High-throughput quantum-chemical calculations underpin modern molecular modelling, materials discovery, and machine-learning workflows, yet even semi-empirical methods become restrictive when many molecules must be evaluated. Here we report the first hardware-native realisation of semi-empirical electronic structure theory on a field-programmable gate array (FPGA), implementing as a proof of principle Extended Hückel Theory (EHT) and non-self-consistent Density Functional Tight Binding (DFTB0). Our design performs Hamiltonian construction and diagonalisation on the FPGA device through a streaming dataflow, enabling deterministic execution without host intervention. On a mid-range Artix-7 FPGA, the DFTB0 Hamiltonian generator delivers a throughput over fourfold higher than that of a contemporary server-class CPU. Improvements in eigensolver design, memory capacity, and extensions to nuclear gradients and excited states could further expand capability. Combined with the inherent energy efficiency of FPGA dataflow, this work opens a pathway towards sustainable, hardware-native acceleration of electronic-structure simulation and direct hardware implementations of a broad class of methods.
Paper Structure (21 sections, 11 equations, 5 figures, 7 tables)

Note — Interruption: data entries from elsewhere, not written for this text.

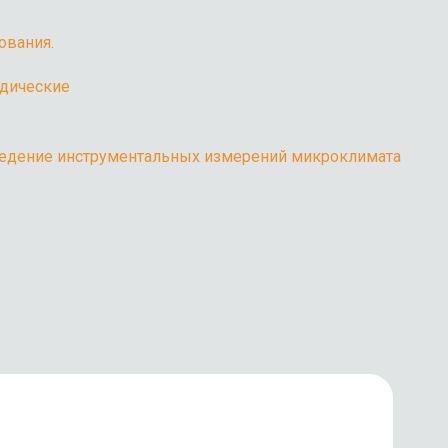
ования.
одические
ведение инструментальных измерений микроклимата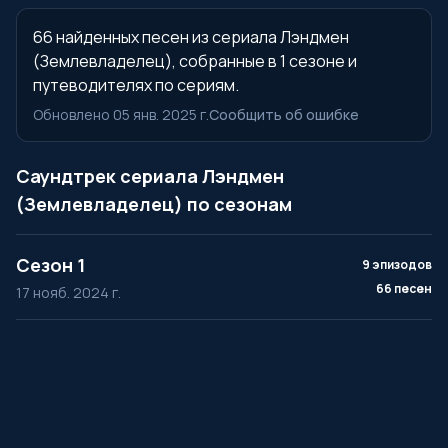
66 найденных песен из сериала Лэндмен
(Землевладелец), собранные в 1 сезоне и
путеводителях по сериям.
Обновлено 05 янв. 2025 г.
Сообщить об ошибке
Саундтрек сериала Лэндмен
(Землевладелец) по сезонам
Сезон 1
9 эпизодов
66 песен
17 нояб. 2024 г.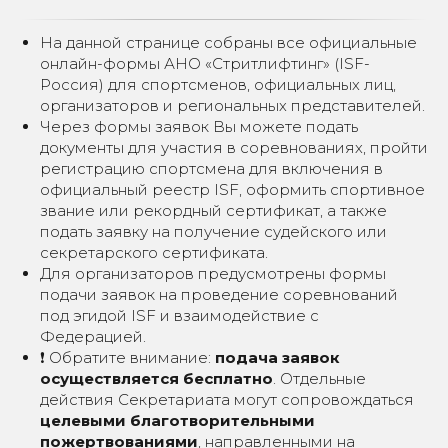
На данной странице собраны все официальные
онлайн-формы АНО «Стритлифтинг» (ISF-
Россия) для спортсменов, официальных лиц,
организаторов и региональных представителей.
Через формы заявок Вы можете подать
документы для участия в соревнованиях, пройти
регистрацию спортсмена для включения в
официальный реестр ISF, оформить спортивное
звание или рекордный сертификат, а также
подать заявку на получение судейского или
секретарского сертификата.
Для организаторов предусмотрены формы
подачи заявок на проведение соревнований
под эгидой ISF и взаимодействие с
Федерацией.
❗ Обратите внимание:
подача заявок
осуществляется бесплатно
. Отдельные
действия Секретариата могут сопровождаться
целевыми благотворительными
пожертвованиями
, направленными на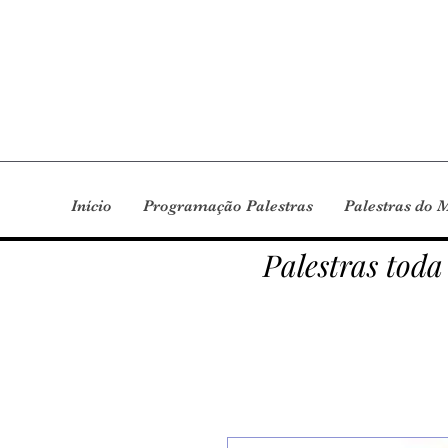
Início
Programação Palestras
Palestras do 
Palestras toda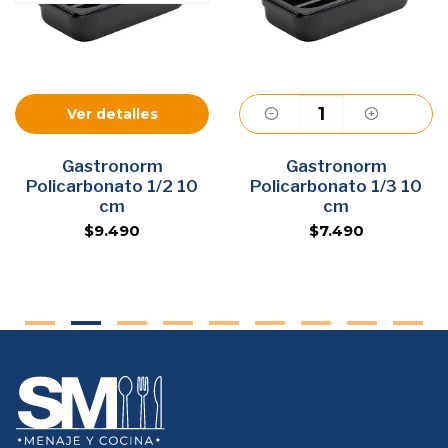
Ver detalles
Gastronorm
Gastronorm
Agregar
Policarbonato 1/2 10
Policarbonato 1/3 10
cm
cm
$9.490
$7.490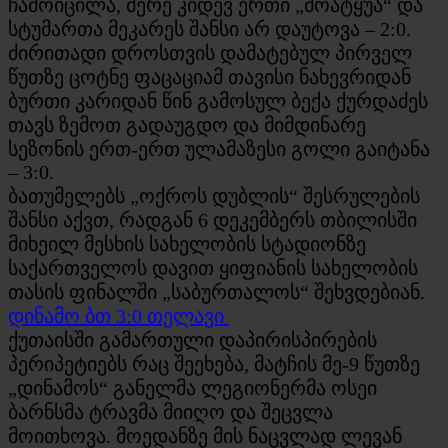
ჩამოიცილა, მერე კიდევ ერთი „მოატყუა“ და
სტუმართა მეკარეს შანსი არ დაუტოვა – 2:0.
ძირითადი დროსთვის დამატებულ პირველ
წუთზე ცოტნე ფაცაციამ თავისი ნახევრიდან
ბურთი კარიდან წინ გამოსულ ბექა ქურდაძეს
თავს ზემოთ გადაუგდო და მიმდინარე
სეზონის ერთ-ერთ ულამაზესი გოლი გაიტანა
– 3:0.
ბათუმელებს „ოქროს დუბლის“ შესრულების
შანსი აქვთ, რადგან 6 დეკემბერს თბილისში
მიხეილ მესხის სახელობის სტადიონზე
საქართველოს დავით ყიფიანის სახელობის
თასის ფინალში „საბურთალოს“ შეხვდებიან.
დინამო ბთ 3:0 თელავი
ქუთაისში გამართული დაპირისპირების
პერიპეტიებს რაც შეეხება, მატჩის მე-9 წუთზე
„დინამოს“ განელმა ლეგიონერმა ოსეი
ბარნსმა ტრავმა მიიღო და შეცვლა
მოითხოვა. მოედანზე მის ნაცვლად ლევან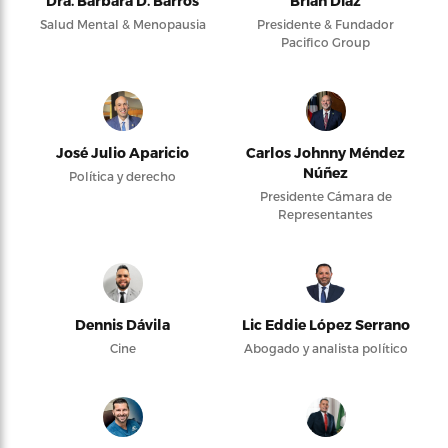
Dra. Bárbara D. Barros
Brian Díaz
Salud Mental & Menopausia
Presidente & Fundador
Pacifico Group
José Julio Aparicio
Carlos Johnny Méndez
Núñez
Política y derecho
Presidente Cámara de
Representantes
Dennis Dávila
Lic Eddie López Serrano
Cine
Abogado y analista político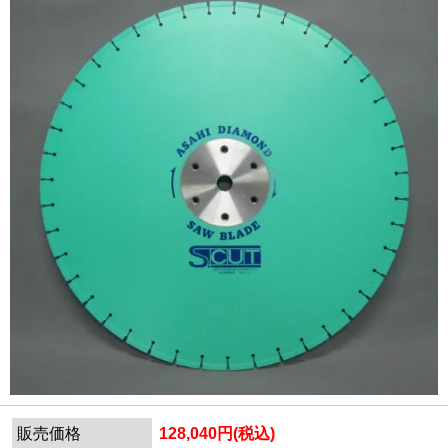
販売価格
128,040円(税込)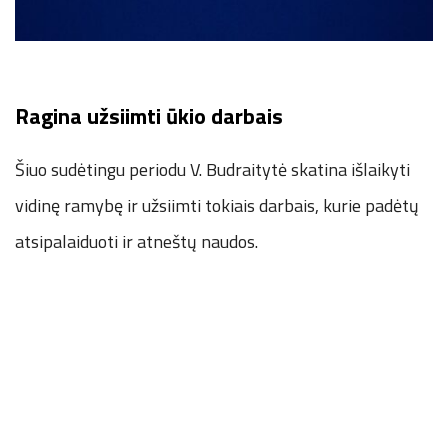
Ragina užsiimti ūkio darbais
Šiuo sudėtingu periodu V. Budraitytė skatina išlaikyti
vidinę ramybę ir užsiimti tokiais darbais, kurie padėtų
atsipalaiduoti ir atneštų naudos.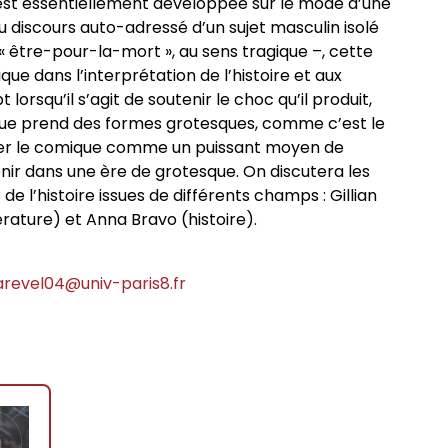
est essentiellement développée sur le mode d’une
 discours auto-adressé d’un sujet masculin isolé
d’« être-pour-la-mort », au sens tragique –, cette
e dans l’interprétation de l’histoire et aux
lorsqu’il s’agit de soutenir le choc qu’il produit,
ique prend des formes grotesques, comme c’est le
lorer le comique comme un puissant moyen de
enir dans une ère de grotesque. On discutera les
de l’histoire issues de différents champs : Gillian
érature) et Anna Bravo (histoire).
arevel04@univ-paris8.fr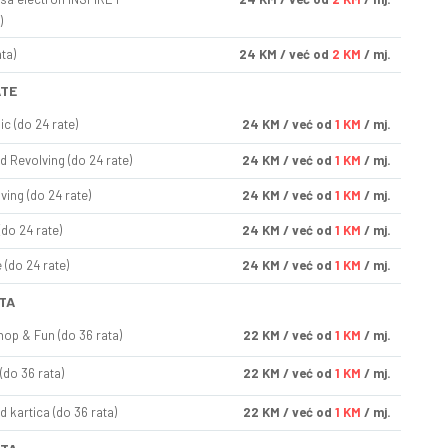
)
ta)
24
KM
/ već od
2 KM
/ mj.
ATE
ic (do 24 rate)
24
KM
/ već od
1 KM
/ mj.
d Revolving (do 24 rate)
24
KM
/ već od
1 KM
/ mj.
ving (do 24 rate)
24
KM
/ već od
1 KM
/ mj.
(do 24 rate)
24
KM
/ već od
1 KM
/ mj.
(do 24 rate)
24
KM
/ već od
1 KM
/ mj.
TA
op & Fun (do 36 rata)
22
KM
/ već od
1 KM
/ mj.
(do 36 rata)
22
KM
/ već od
1 KM
/ mj.
d kartica (do 36 rata)
22
KM
/ već od
1 KM
/ mj.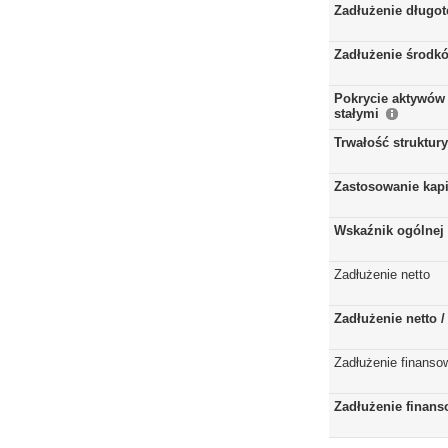
Zadłużenie długo
Zadłużenie środkó
Pokrycie aktywów 
stałymi
Trwałość struktur
Zastosowanie kap
Wskaźnik ogólnej 
Zadłużenie netto
Zadłużenie netto 
Zadłużenie finanso
Zadłużenie finans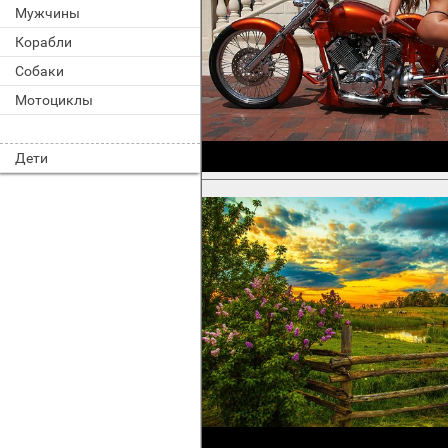
Мужчины
Корабли
Собаки
Мотоциклы
Дети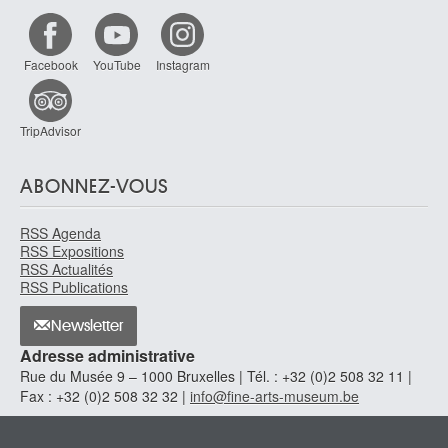
Forani Madeleine
Arlon 1916 - Bangkok (Thaïlande) 1976
Forchondt Willem
Facebook
YouTube
Instagram
Anvers 1608 - 1678
Foujita Tsugouharu
TripAdvisor
Edogawa / Tokyo (Japon) 1886 - Zurich (Suisse) 1968
Fourmois Théodore
Presles / Aiseau-Presles 1814 - Ixelles / Bruxelles 1871
ABONNEZ-VOUS
Fraikin Charles Auguste
Herenthals 1817 - Bruxelles 1893
RSS Agenda
RSS Expositions
France
RSS Actualités
première moitié XVIIe siècle
RSS Publications
France
Newsletter
début XVIe siècle
Adresse administrative
France
Rue du Musée 9 – 1000 Bruxelles | Tél. : +32 (0)2 508 32 11 |
France
Fax : +32 (0)2 508 32 32 |
info@fine-arts-museum.be
XVIIe siècle - XVIIIe siècle
France (?)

This paper contains 21 sections, 11 equations, 5 figures, 7 tables.

Figures (5)

  • Figure 1: Schematic dataflow graph of the tight-binding HLS workflow with kernel-level detail. The electronic-structure calculation is mapped to a streaming task graph composed of coordinate loading, pair generation, Hamiltonian-element evaluation, matrix assembly, diagonalisation, and energy evaluation. Independent HLS kernels communicate via buffered streams that carry coordinates, orbital-index pairs, and Hamiltonian elements. Representative HLS/C++ code excerpts illustrate the corresponding stream interfaces and pipelined loop structure. The assembled Hamiltonian enters the diagonalisation stage once the matrix is fully assembled.
  • Figure 2: Schematic dataflow graph of the stand-alone Hamiltonian-generation HLS workflow with kernel-level detail. Pair generation and Hamiltonian-element evaluation are duplicated for even- and odd-indexed orbital pairs to sustain peak throughput. Coordinates are broadcast to both branches, while each branch produces a stream of elements which are subsequently merged by a streaming stage into a single output stream. Representative HLS/C++ code excerpts show the corresponding even/odd pair generators.
  • Figure 3: Execution time per processed geometry for the EHT module on the FPGA as a function of the number of atomic orbitals.
  • Figure 4: Execution time per processed geometry for the DFTB0 module on the FPGA as a function of the number of atomic orbitals.
  • Figure 5: Execution time per processed geometry for the stand-alone DFTB0 Hamiltonian generation module on the FPGA as a function of the number of atomic orbitals.